> **Brano del documento**:
"""
Occorre quindi intervenire sugli attori e sui risultati, con opportuni
rimedi.
Demos (popolo): oggi esercita la sua sovranità fidandosi di chi
manovra, cioè di chi confeziona le liste e di chi le finanzia; e sceglie in
base alla quantità di propaganda che i candidati ricevono nelle varie forme, quindi
in base alla simpatia e alla popolarità, raramente per la competenza. A esempio,
se un personaggio di moda si presenta alle elezioni, non importa con chi,
stravince. È successo tante volte, da noi un comico ha creato un partito dal
nulla ed è arrivato ad avere la maggioranza relativa dei voti (oltre un terzo,
elezioni 2018). È un sistema spettacolo, divertente magari, purtroppo
autolesionistico: equivale a scegliere il primario di cardiochirurgia in base a
elezioni, e non alle competenze certificate. Per cui l’ultimo arrivato (pur palesemente
incapace) se ben sponsorizzato può prendere più voti e ottenere il posto. Ma
chi si farebbe operare?
Potere: Ce l’ha chi manovra la pubblicità e più in
generale chi ha i soldi per orchestrare il consenso. Alla fine, quindi, è un
sistema "democratico” solo se ci si riferisce ai “pupi”; mentre
invece è “plutocratico”, riferendosi ai “pupari”. Molto furbo dal punto
di vista di questi ultimi, ma demenziale dal punto di vista dell’interesse
collettivo.
"""
> **Domande**:
a. Cambia nel brano il tratto da "Demos (popolo): oggi" a "si farebbe operare?", riscrivendolo con "cantante" al posto di "comico".
b. Per favore, indica chi detiene il potere secondo il brano.

> **Materiale fornito**:
"""
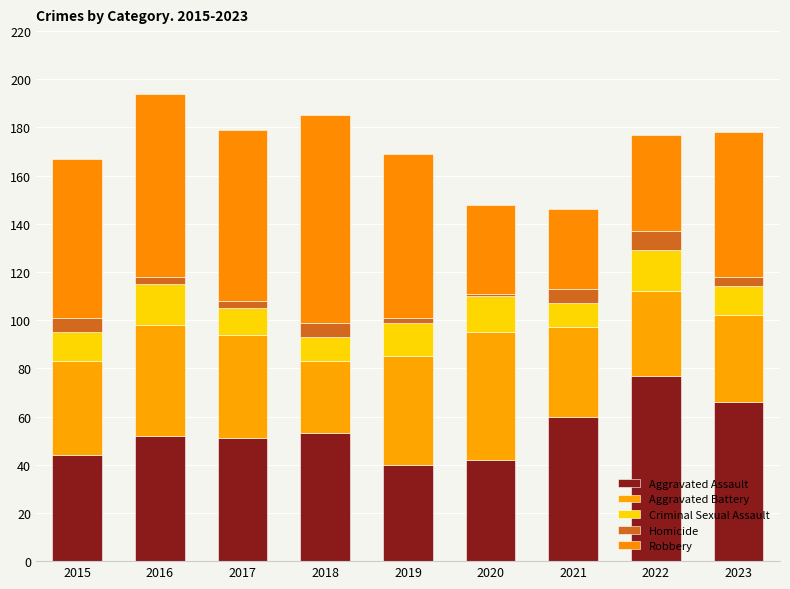

Does the chart contain any negative values?

No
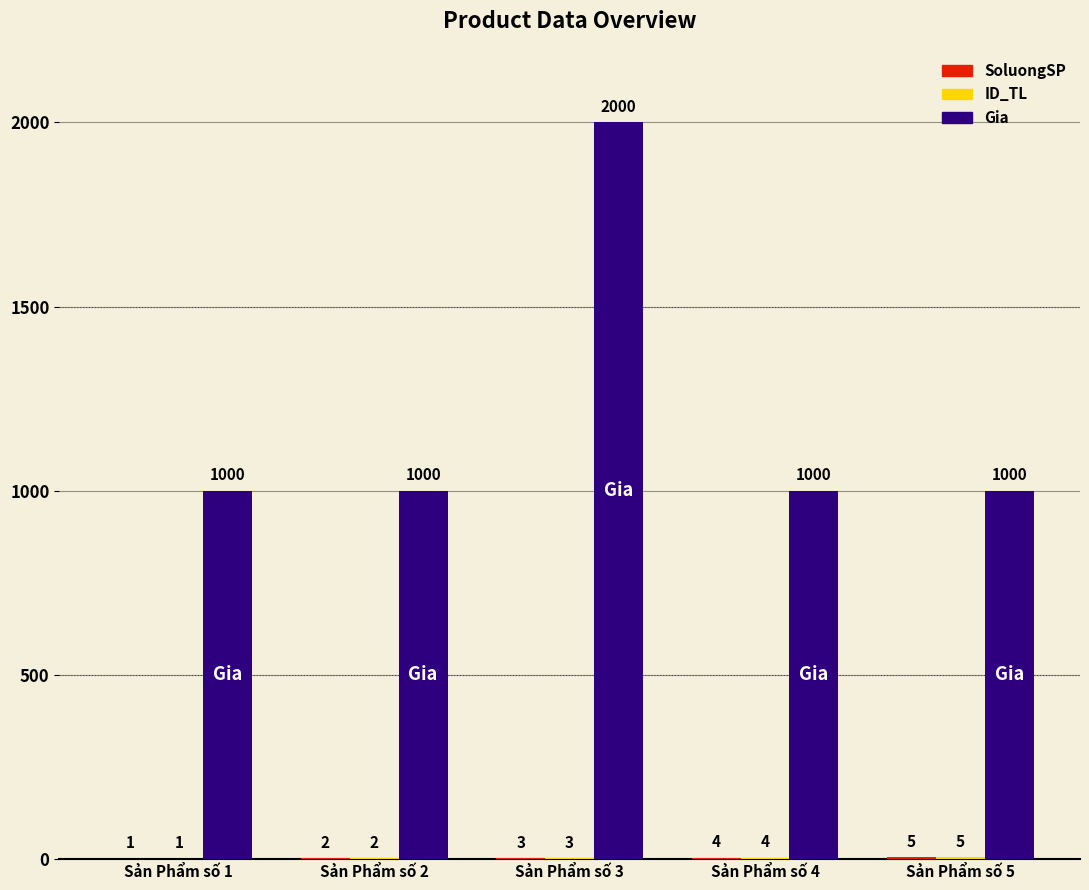

What is the sum of the Gia values at Sản Phẩm số 5 and Sản Phẩm số 2?

2000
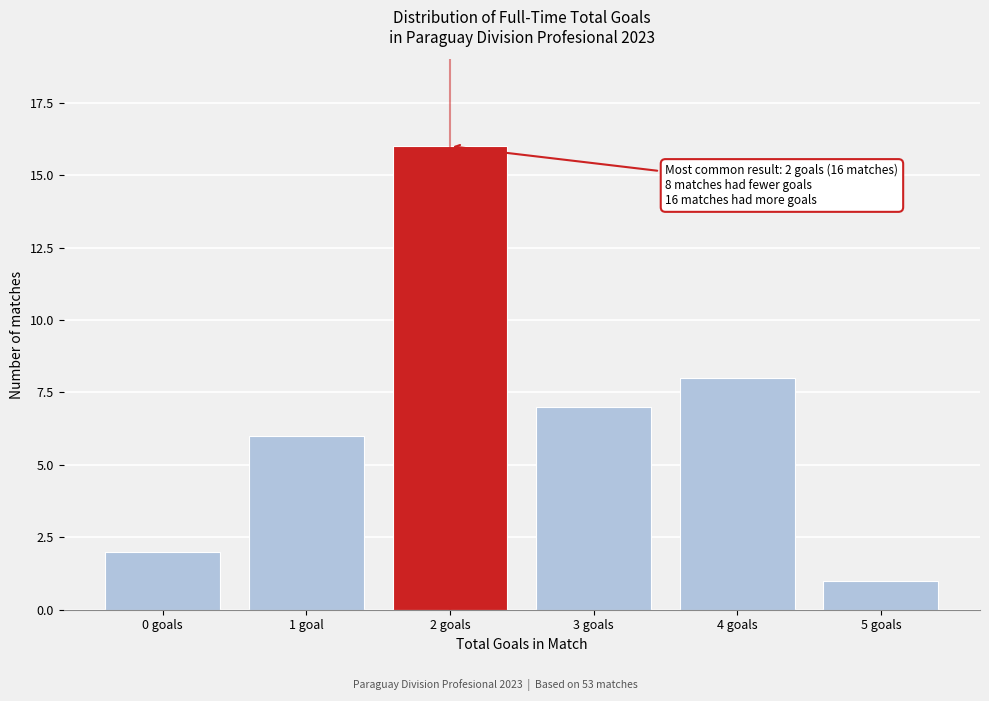

Reading left to right, what are all the values shown in this chart?

0 goals=2	1 goal=6	2 goals=16	3 goals=7	4 goals=8	5 goals=1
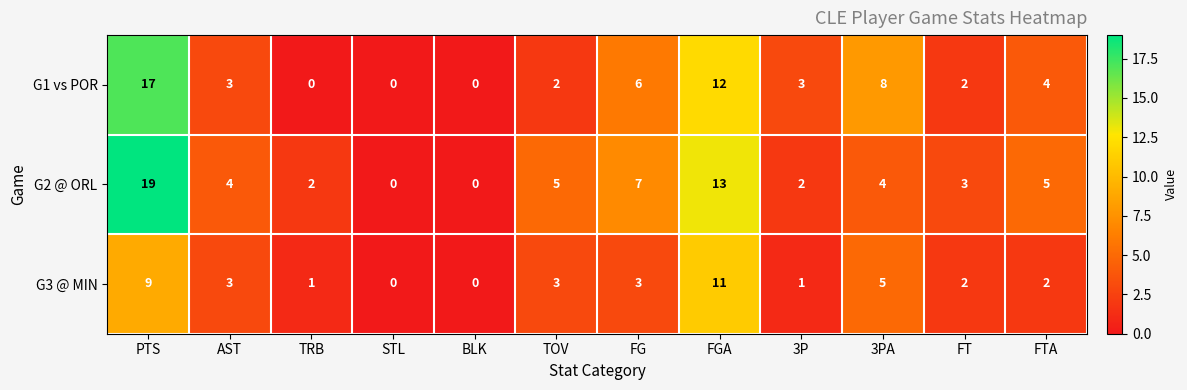

Between AST and TRB, which series saw the biggest shift?

G1 vs POR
"""
> **Risposte scritte**:
a.
Demos (popolo): oggi esercita la sua sovranità fidandosi di chi
manovra, cioè di chi confeziona le liste e di chi le finanzia; e sceglie in
base alla quantità di propaganda che i candidati ricevono nelle varie forme, quindi
in base alla simpatia e alla popolarità, raramente per la competenza. A esempio,
se un personaggio di moda si presenta alle elezioni, non importa con chi,
stravince. È successo tante volte, da noi un cantante ha creato un partito dal
nulla ed è arrivato ad avere la maggioranza relativa dei voti (oltre un terzo,
elezioni 2018). È un sistema spettacolo, divertente magari, purtroppo
autolesionistico: equivale a scegliere il primario di cardiochirurgia in base a
elezioni, e non alle competenze certificate. Per cui l’ultimo arrivato (pur palesemente
incapace) se ben sponsorizzato può prendere più voti e ottenere il posto. Ma
chi si farebbe operare?

b. Chi manovra la pubblicità e, più in generale, chi ha i soldi per orchestrare il consenso.